### [Work order]
The lines from the top of the records below through the one containing "staining of lung" are to be transcribed exactly, and nothing else is to be added.

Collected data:
--- START ---
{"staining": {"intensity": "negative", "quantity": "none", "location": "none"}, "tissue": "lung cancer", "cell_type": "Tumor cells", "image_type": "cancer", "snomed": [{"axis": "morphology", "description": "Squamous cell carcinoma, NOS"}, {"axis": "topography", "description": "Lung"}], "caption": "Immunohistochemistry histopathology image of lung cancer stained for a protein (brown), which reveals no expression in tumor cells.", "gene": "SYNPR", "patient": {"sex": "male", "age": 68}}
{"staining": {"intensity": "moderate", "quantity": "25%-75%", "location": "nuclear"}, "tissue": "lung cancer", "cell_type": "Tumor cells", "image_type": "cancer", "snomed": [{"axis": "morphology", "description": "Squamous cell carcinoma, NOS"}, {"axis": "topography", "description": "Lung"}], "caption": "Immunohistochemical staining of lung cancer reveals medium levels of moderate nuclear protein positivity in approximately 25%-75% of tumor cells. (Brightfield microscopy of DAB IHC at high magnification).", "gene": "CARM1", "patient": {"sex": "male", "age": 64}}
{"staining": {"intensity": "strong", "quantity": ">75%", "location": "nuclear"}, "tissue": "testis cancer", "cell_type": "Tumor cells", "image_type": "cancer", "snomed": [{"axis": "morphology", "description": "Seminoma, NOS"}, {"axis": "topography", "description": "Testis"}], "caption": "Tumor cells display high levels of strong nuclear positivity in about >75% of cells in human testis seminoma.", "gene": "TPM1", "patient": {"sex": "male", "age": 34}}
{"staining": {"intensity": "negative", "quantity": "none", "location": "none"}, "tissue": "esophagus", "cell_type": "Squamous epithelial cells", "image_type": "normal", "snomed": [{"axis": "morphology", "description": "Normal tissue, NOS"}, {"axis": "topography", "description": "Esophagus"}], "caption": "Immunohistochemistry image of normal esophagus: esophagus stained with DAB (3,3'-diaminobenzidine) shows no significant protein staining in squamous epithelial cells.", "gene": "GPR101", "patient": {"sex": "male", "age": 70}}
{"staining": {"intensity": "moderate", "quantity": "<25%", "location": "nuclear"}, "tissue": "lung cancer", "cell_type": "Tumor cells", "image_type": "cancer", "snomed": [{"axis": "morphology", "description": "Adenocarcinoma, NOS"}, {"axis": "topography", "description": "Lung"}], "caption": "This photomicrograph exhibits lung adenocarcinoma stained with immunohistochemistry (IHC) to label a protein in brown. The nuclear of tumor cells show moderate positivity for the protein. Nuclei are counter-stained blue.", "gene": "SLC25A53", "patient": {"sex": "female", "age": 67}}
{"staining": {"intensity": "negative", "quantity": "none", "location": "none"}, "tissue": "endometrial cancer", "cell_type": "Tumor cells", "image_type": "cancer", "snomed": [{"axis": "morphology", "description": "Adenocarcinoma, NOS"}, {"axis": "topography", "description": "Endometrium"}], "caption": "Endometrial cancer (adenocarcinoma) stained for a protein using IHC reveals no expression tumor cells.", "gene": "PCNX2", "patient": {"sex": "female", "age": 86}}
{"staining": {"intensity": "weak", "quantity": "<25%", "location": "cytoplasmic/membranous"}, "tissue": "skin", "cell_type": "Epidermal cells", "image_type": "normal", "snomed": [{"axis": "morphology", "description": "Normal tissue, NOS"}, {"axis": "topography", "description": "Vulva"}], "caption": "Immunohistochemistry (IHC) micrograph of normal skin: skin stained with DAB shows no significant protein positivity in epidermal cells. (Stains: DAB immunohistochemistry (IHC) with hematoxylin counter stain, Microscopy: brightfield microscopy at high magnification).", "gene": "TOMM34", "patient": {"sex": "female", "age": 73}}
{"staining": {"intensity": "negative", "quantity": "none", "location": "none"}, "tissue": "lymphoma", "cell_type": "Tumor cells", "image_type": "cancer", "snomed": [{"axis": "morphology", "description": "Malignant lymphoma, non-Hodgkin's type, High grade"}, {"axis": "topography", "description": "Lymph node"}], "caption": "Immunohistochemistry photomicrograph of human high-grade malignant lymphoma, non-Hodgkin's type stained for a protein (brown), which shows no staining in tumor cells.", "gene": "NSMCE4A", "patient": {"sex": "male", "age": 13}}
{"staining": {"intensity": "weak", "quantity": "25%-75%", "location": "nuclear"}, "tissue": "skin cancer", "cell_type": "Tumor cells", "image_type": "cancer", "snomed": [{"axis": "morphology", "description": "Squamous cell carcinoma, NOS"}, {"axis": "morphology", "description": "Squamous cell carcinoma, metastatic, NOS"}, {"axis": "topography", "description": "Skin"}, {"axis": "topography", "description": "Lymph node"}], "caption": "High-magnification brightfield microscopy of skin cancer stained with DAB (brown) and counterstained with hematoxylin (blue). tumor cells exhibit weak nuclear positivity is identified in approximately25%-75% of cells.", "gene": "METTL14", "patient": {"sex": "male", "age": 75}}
--- END ---
### [Solved problem]
{"staining": {"intensity": "negative", "quantity": "none", "location": "none"}, "tissue": "lung cancer", "cell_type": "Tumor cells", "image_type": "cancer", "snomed": [{"axis": "morphology", "description": "Squamous cell carcinoma, NOS"}, {"axis": "topography", "description": "Lung"}], "caption": "Immunohistochemistry histopathology image of lung cancer stained for a protein (brown), which reveals no expression in tumor cells.", "gene": "SYNPR", "patient": {"sex": "male", "age": 68}}
{"staining": {"intensity": "moderate", "quantity": "25%-75%", "location": "nuclear"}, "tissue": "lung cancer", "cell_type": "Tumor cells", "image_type": "cancer", "snomed": [{"axis": "morphology", "description": "Squamous cell carcinoma, NOS"}, {"axis": "topography", "description": "Lung"}], "caption": "Immunohistochemical staining of lung cancer reveals medium levels of moderate nuclear protein positivity in approximately 25%-75% of tumor cells. (Brightfield microscopy of DAB IHC at high magnification).", "gene": "CARM1", "patient": {"sex": "male", "age": 64}}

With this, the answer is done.